Cosa ha individuato nella mente di quei giovani?

R.S.: cerco di entrare nella testa del convertito che si radicalizza, senza andare a giustificare l’atto che compie (e che è l’inizio della storia, poi tutto viene raccontato a ritroso), perché mi interessa raccontare come sia difficile, in Occidente, in una società sempre più globalizzata e uniformata negli stili di vita e nelle modalità di pensiero, affrontare una crisi personale che può portare in qualche maniera a un’apertura verso la sfera della spiritualità. Quindi la domanda è: qual’è lo spazio che ci è dato, oggi, in Europa, verso lo spirituale? Tutta la seconda parte dello spettacolo parla di questo, entrando nella testa di Davide, il protagonista.

A proposito di spiritualità: quanto conta l’immagine simbolica, la rappresentazione, nei video dell’Isis, rispetto alla scelta che fanno i “Foreign fighters”?

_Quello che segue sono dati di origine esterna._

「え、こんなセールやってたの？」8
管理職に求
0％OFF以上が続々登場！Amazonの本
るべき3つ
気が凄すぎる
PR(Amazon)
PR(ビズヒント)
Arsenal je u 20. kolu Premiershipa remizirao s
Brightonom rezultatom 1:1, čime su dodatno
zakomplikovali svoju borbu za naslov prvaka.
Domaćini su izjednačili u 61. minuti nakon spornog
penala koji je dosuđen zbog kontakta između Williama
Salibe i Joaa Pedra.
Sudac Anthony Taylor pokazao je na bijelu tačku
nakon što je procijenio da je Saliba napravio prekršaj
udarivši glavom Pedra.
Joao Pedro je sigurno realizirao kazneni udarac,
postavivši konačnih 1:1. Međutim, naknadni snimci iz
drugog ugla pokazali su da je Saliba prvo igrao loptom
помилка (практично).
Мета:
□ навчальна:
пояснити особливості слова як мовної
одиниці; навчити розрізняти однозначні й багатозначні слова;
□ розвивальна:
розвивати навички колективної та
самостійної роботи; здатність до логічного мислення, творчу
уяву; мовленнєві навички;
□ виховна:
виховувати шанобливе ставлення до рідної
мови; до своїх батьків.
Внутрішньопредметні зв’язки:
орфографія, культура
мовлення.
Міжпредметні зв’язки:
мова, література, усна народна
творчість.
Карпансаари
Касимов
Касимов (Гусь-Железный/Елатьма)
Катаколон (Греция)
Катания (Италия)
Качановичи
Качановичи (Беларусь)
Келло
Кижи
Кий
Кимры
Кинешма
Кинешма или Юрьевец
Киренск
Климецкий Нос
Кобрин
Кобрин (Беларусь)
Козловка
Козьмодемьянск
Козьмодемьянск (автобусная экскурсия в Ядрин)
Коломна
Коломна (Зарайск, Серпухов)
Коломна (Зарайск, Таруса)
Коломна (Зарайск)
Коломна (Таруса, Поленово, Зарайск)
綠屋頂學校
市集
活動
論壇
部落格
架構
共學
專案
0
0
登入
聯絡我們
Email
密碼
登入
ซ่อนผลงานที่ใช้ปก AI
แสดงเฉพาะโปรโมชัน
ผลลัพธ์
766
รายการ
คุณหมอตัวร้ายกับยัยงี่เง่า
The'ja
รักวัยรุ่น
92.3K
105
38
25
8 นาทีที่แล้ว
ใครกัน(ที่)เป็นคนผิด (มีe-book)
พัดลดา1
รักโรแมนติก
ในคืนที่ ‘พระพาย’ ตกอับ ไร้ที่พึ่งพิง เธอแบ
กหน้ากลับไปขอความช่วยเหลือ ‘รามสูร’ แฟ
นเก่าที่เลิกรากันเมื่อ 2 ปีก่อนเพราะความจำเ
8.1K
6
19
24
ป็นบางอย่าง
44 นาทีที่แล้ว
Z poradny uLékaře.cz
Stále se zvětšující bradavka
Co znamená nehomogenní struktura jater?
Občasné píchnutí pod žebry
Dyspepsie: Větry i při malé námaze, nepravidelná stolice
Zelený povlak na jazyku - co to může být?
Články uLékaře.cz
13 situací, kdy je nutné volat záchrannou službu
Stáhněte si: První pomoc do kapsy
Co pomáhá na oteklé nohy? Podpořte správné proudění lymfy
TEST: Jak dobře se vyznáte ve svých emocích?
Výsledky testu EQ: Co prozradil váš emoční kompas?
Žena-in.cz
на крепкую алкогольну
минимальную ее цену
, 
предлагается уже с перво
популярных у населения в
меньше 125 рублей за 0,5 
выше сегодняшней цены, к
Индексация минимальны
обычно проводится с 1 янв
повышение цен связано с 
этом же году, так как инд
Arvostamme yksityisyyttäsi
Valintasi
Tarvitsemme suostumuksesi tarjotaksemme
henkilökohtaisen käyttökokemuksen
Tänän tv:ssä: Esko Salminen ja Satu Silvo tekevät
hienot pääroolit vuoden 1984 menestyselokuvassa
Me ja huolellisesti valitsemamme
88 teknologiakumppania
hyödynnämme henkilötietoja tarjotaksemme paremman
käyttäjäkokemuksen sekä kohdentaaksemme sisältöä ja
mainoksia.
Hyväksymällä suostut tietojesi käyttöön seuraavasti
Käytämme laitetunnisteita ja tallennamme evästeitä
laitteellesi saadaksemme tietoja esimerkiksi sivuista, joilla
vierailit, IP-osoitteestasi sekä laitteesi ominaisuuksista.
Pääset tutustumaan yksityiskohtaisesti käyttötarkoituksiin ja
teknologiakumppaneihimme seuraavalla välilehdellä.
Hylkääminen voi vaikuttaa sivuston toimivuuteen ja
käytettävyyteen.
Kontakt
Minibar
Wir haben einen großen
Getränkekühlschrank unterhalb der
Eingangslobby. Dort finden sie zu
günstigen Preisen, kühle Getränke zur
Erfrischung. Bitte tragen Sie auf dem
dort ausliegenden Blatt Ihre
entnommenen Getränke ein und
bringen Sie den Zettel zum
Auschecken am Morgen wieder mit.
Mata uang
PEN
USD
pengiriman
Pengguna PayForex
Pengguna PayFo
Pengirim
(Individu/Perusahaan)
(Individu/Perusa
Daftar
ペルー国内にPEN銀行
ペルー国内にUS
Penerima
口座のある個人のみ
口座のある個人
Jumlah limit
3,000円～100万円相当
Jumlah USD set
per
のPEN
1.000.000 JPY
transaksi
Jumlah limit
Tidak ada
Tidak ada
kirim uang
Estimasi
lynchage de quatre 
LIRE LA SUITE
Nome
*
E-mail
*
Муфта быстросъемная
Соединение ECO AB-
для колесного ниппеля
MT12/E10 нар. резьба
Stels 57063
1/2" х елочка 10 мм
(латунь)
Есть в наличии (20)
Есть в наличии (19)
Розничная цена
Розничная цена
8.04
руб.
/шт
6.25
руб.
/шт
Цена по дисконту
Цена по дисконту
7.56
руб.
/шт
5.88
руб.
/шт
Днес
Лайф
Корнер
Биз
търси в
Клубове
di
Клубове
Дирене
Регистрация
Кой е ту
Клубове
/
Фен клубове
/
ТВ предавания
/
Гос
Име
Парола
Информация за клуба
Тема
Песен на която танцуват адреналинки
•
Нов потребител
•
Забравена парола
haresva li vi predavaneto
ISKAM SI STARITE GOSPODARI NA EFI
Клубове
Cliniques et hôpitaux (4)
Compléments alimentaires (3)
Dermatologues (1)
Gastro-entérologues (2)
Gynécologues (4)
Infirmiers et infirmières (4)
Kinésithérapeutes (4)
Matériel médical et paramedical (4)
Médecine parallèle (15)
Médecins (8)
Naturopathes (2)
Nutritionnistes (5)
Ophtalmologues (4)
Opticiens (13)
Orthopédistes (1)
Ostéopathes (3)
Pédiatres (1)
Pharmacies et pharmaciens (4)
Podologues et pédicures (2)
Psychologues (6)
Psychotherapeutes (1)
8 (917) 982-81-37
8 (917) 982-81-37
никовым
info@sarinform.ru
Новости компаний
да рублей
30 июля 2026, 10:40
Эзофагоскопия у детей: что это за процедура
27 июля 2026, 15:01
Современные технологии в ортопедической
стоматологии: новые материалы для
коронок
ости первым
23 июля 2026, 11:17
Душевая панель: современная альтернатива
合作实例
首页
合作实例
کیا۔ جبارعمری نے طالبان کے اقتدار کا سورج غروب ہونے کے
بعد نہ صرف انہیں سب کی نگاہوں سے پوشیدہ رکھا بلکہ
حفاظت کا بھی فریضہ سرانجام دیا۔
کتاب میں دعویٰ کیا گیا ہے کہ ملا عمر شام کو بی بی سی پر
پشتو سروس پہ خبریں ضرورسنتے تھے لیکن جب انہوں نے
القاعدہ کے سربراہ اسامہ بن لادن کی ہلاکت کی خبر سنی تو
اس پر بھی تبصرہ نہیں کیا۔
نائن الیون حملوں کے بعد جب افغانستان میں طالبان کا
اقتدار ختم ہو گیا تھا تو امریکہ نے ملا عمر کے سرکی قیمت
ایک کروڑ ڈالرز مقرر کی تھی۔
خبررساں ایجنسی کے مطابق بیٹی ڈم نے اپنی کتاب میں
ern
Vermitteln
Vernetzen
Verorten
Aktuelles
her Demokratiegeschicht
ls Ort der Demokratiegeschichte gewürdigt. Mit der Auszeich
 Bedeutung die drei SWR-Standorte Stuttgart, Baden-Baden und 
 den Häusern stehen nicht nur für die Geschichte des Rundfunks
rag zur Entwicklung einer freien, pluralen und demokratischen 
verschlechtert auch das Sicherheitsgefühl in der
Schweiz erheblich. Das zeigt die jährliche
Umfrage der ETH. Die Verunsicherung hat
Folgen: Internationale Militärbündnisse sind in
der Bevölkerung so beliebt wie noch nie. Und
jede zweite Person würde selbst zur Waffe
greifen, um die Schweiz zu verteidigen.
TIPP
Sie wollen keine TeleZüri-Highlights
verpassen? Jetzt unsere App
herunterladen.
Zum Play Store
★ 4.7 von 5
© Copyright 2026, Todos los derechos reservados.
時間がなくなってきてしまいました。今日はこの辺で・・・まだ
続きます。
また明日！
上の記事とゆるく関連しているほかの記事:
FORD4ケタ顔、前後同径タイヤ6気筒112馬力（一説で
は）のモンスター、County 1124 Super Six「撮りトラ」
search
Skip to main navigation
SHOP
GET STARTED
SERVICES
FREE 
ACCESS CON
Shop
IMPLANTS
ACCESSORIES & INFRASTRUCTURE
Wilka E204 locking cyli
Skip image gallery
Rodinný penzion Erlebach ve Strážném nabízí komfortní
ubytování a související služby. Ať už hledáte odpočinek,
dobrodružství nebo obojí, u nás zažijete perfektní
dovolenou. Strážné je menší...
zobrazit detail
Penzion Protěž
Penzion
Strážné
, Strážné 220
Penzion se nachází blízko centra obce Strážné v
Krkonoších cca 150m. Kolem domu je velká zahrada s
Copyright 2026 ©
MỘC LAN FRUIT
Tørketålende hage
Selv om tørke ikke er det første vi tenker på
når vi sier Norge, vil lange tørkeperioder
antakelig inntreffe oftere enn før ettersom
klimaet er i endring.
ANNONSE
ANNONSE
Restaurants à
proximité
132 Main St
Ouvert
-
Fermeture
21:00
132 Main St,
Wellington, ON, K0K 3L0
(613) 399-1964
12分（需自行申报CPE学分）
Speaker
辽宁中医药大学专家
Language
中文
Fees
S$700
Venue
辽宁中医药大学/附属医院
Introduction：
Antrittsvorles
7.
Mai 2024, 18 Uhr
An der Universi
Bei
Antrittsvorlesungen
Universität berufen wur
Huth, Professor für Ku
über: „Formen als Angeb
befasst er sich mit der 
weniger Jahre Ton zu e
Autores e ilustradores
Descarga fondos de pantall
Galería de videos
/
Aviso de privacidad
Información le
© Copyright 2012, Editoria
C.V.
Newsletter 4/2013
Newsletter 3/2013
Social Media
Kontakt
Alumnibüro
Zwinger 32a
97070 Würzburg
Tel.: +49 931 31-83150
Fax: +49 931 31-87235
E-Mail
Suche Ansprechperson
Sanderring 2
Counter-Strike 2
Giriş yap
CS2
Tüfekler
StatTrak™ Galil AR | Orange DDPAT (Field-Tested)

R.S.: vivendo noi in una società fondata sull’immagine, questa conta molto. Nei materiali informativi dell’Isis le immagini, raccontate, rimandano ad altro; dovendo mettere in scena anche un reclutatore, ho letto pure dei loro depliant, e mi ha colpito il fatto che puntassero molto l’attenzione su un discorso che porta poi a un’immagine precisa che appartiene all’Occidente: l’Olocausto. Per far colpo sugli europei, con una comunicazione mirata appositamente, raccontano quello che avviene in Medio Oriente come un grande Olocausto del nuovo millennio, dove le vittime sono gli arabi e i carnefici, i nuovi nazisti, gli Stati Uniti. Questo è un punto fondamentale della loro propaganda.